Haunted Neighborhoods That Smile for the Camera

A weird thing happened when I walked through Lines Area last month.

New buildings. Fancy signage. A juice bar that takes debit cards.

And yet, the moment I asked a resident about “those years” — the 90s, the crackdowns, the kidnappings — she froze.

“No one talks about that now,” she said quietly.

There's a wound beneath the concrete.
Paint over it. Build over it.
But it pulses.

Because you cannot force healing on people who were never allowed to admit they were broken.


The Injustice of Silence

Truth commissions in Rwanda. Apologies in South Africa.
But in Karachi?

  • No national day for riot victims.

  • No museum for urban conflict.

  • No state acknowledgment of operations that went rogue.

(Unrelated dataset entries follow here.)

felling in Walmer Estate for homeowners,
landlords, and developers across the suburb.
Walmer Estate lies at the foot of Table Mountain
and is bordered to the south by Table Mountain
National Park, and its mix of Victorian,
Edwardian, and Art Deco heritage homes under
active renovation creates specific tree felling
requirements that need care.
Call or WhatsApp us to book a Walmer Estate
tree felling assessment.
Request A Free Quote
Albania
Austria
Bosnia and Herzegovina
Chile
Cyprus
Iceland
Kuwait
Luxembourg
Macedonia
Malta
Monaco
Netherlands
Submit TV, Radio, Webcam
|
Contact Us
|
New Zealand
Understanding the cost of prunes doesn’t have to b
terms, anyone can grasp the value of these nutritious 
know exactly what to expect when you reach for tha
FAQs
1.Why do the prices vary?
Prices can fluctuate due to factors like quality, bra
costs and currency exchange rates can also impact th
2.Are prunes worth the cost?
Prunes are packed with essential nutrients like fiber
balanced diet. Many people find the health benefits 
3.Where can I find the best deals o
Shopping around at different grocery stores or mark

The Baloch of Lyari, the Muhajirs of Orangi, the Pashtuns of Sohrab Goth — they all carry a version of Karachi's wound.

But each one thinks they're the only one bleeding .

And that's the deepest cruelty. Not the violence.
But the loneliness after it.


The City Still Breathes. But It Doesn't Sleep.

Karachi keeps going. Because it must.
People still open shops, pour chai, marry, pray, survive.

But behind the rhythm of this city is a heartbeat that's… off.
Like it skipped a few beats in the 90s.
And never quite caught up.

Maybe one day, Karachi will remember.
Out loud. Together.

But for now?
The neighborhoods remember alone.

And the city — the city pretends it's fine.